Somewhere to watch if you are looking for sensible rules in the bitcoin industry seems to be New York, where Ben Lawsky has been noticed for his level-headed approach in bitcoin talks.
One sensible requirement would be to set a standard for security in public businesses that wish to store or facilitate bitcoin conversions or escrow. Another will be to make it illegal for such a business to move, invest, or otherwise use customer funds (essentially fractional reserve banking) without explicitly stating this to customers, who have the right to take their own risks with their investments.
Requiring bitcoin companies to have a good reserve of bitcoin and publicly publish their balance sheets would offer customers some peace of mind.
Naturally all companies operating would be liable for their customers funds, if lost, which would be paid to either them personally, if personal information is recorded, or to an existing offline wallet linked to their account.
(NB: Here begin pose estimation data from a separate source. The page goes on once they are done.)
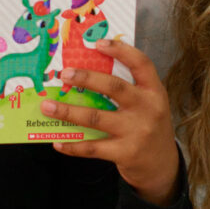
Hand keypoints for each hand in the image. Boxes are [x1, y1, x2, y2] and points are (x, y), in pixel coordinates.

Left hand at [44, 40, 180, 205]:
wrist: (162, 165)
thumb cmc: (148, 127)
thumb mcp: (149, 104)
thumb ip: (128, 90)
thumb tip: (86, 75)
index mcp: (154, 91)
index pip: (141, 63)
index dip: (121, 50)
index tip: (98, 44)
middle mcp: (148, 108)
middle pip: (114, 87)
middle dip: (86, 78)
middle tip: (64, 74)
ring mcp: (137, 131)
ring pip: (95, 118)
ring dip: (68, 111)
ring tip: (47, 107)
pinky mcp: (126, 152)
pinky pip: (93, 147)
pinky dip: (73, 146)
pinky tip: (58, 142)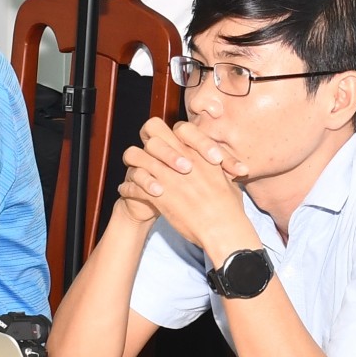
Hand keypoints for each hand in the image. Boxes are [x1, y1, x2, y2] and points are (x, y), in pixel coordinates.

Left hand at [118, 119, 253, 257]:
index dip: (175, 134)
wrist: (222, 228)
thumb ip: (218, 166)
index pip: (181, 127)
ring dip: (133, 165)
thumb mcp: (227, 178)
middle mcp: (181, 158)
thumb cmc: (229, 206)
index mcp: (199, 152)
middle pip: (152, 134)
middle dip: (148, 144)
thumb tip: (218, 162)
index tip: (170, 145)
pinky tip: (126, 191)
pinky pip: (133, 185)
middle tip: (147, 156)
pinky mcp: (158, 195)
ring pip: (136, 157)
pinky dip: (127, 189)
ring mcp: (167, 176)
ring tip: (132, 174)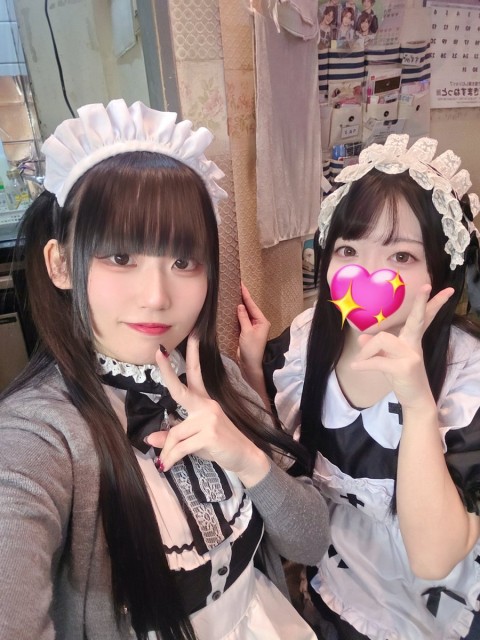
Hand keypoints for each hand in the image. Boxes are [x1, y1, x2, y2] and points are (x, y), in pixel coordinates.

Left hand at [145, 336, 269, 486]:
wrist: (245, 457)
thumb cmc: (219, 446)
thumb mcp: (194, 440)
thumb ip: (173, 436)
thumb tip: (150, 439)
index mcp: (204, 402)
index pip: (195, 374)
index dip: (192, 355)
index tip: (191, 335)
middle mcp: (207, 405)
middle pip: (180, 389)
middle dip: (167, 371)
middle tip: (158, 353)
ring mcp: (209, 419)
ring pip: (175, 434)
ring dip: (167, 452)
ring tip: (165, 462)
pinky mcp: (209, 434)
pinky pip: (180, 447)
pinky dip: (172, 458)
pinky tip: (168, 465)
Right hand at [237, 282, 270, 375]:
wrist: (250, 365)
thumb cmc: (251, 349)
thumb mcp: (247, 332)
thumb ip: (243, 318)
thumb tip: (240, 306)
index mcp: (262, 321)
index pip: (252, 306)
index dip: (246, 295)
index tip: (241, 285)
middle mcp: (258, 323)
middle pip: (249, 308)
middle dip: (243, 298)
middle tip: (236, 286)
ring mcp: (252, 328)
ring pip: (244, 314)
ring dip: (239, 306)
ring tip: (233, 294)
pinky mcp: (245, 332)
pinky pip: (241, 320)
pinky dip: (236, 315)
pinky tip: (231, 309)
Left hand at [350, 285, 453, 409]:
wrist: (414, 398)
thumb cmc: (400, 375)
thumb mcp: (386, 358)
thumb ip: (376, 346)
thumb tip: (362, 337)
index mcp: (412, 339)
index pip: (422, 317)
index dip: (429, 303)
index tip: (434, 287)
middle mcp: (414, 344)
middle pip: (417, 319)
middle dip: (420, 303)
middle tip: (427, 287)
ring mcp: (411, 355)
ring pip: (383, 339)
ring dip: (367, 350)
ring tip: (360, 361)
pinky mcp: (404, 367)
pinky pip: (377, 361)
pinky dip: (364, 363)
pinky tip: (355, 366)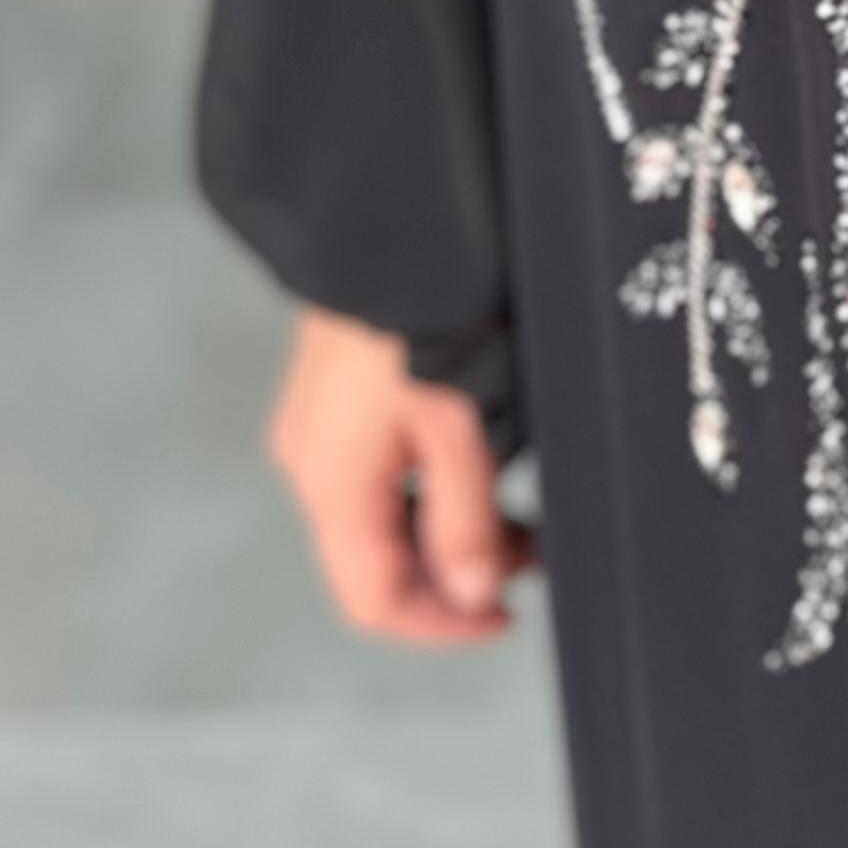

All of this would help increase legitimacy, confidence, and consumer protection in the industry without negatively affecting innovation, and would also end the “Wild West” era of cryptocurrencies.
While some will argue that all of these standards and services would probably evolve organically from a free market anyway, it at the very least gives regulatory agencies something to do that isn’t just a knee-jerk reaction, with no positive benefits for legitimate businesses and customers.
Currently, most legislators continue to think of bitcoin in antiquated terms, and that’s the problem.
Bitcoin promises to create a whole new paradigm in the game of finance – the biggest technological innovation in the field in many years.
The entire cryptocurrency ecosystem, both legal and otherwise, is evolving so quickly that government regulations can’t even keep up, let alone plan. Legislators are now preparing to make rules for circumstances that have no precedent, that can be hard to understand in their current form, and that will likely not exist tomorrow.
Bitcoin requires a whole new way of thinking, and a much more flexible approach from governments, to allow it to develop legally within the free market and to bestow its benefits on the world’s citizens.